Besides the obvious quantifiable benefits, there’s the intangible upside of gaining a greater appreciation of games that are cheap by nature. Those who subsist off a diet entirely of triple-A titles may disregard the indie scene as the work of a bunch of art house elitists with severe emotional issues – which, sometimes, yeah – but it’s astounding what smaller developers have accomplished with products they’re going to sell for, at most, $15 and, at least, two ha’pennies as a part of some bundle. 

Many of my favorite games of this current generation have been cooked up by a handful of intrepid DIYers. Fez, Shadow Complex, Super Meat Boy, Binding of Isaac, World of Goo – I spent more on the standard indie gamer turtleneck and scarf than I spent on all those games combined.

But I'd be remiss if I didn't mention one niggling downside. As someone who only buys games months after their release, I’m constantly falling out of conversation with the gaming community at large. I would have loved to offer an opinion on why BioShock Infinite was or wasn’t a face-grinding assault on good taste. I would have loved to offer any opinion on BioShock Infinite, seeing as how it apparently touched on every topic from racism to quantum physics to the unappreciated genius of Cyndi Lauper.

But nobody is going to care what I have to say when the game’s price is slashed six months from now and I finally find out what all the ludonarrative think pieces are about. I’m in a perpetual state of being that guy at the office who only just watched The Wire and is trying to explain the “king stay the king” speech to everyone.



I'm aware that money is an expansive and multifaceted subject in videogames. Not everyone is coming from my income situation. There are those who can comfortably afford the latest releases, along with the jewel-encrusted chalices from which I assume they sup the tears of the impoverished. Idealistically, we should allow games to stand on their own merits, never factoring their price tag into how we engage with them. And, yes, I know buying used is not helping matters, as companies are now scrambling to find a way to make the most out of their initial sales.

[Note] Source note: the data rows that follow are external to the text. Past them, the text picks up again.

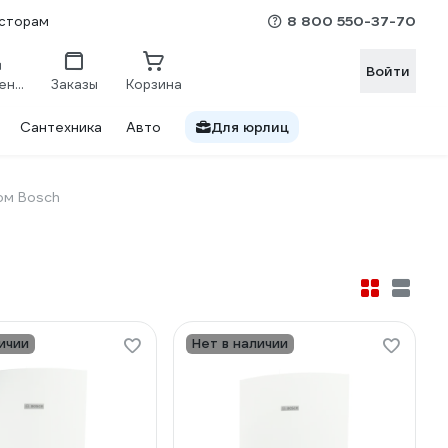
8 800 550-37-70
сторам
Войти
Сравнение
Заказы
Корзина
Сантехника
Авто
Для юрлиц
ом Bosch
ичии
Нет в наличии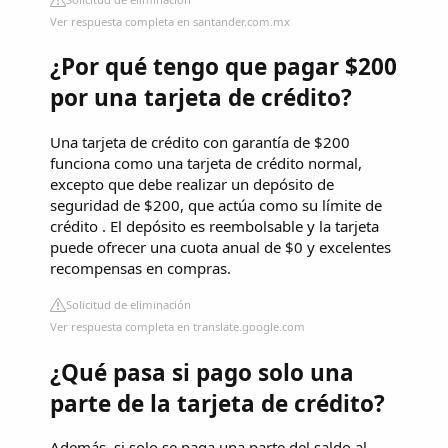
Ver respuesta completa en santander.com.mx
¿Por qué tengo que pagar $200
por una tarjeta de crédito?
Una tarjeta de crédito con garantía de $200
funciona como una tarjeta de crédito normal,
excepto que debe realizar un depósito de
seguridad de $200, que actúa como su límite de
crédito . El depósito es reembolsable y la tarjeta
puede ofrecer una cuota anual de $0 y excelentes
recompensas en compras.
Solicitud de eliminación
Ver respuesta completa en translate.google.com
¿Qué pasa si pago solo una
parte de la tarjeta de crédito?
Además, si solo se paga una parte del saldo al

But with evolving technology and bloated budgets and the advent of DLC, games are only growing more expensive.  And with those rising prices comes an equally rising tide of bullshit. We live in an age where we have to honestly ask ourselves if we should expect videogames to be playable at launch. Where games that ship more than 3.5 million units are considered colossal failures. Where mom and pop developers are creating imaginative and indelible gaming experiences for a fraction of what it costs a major studio to stamp out another generic Assassin’s Creed or Call of Duty

These are the reasons I preach bargain gaming. It’s pure. It’s liberating. It frees you from the toxic expectations you attach to a game you've devoted a sizable chunk of your paycheck to. It allows you to combat the rampant consumer abuse perpetuated by companies who view their customers as rubes to be swindled. A bargain gamer is a better, happier gamer. 

Now if you’ll excuse me, I have a chewed-up copy of Mass Effect 3 to finish. And you won’t see me complaining about the original ending, because I now have like twenty different DLC conclusions to choose from, and one of them has to end in the Shephard and Wrex dream wedding I’ve always wanted.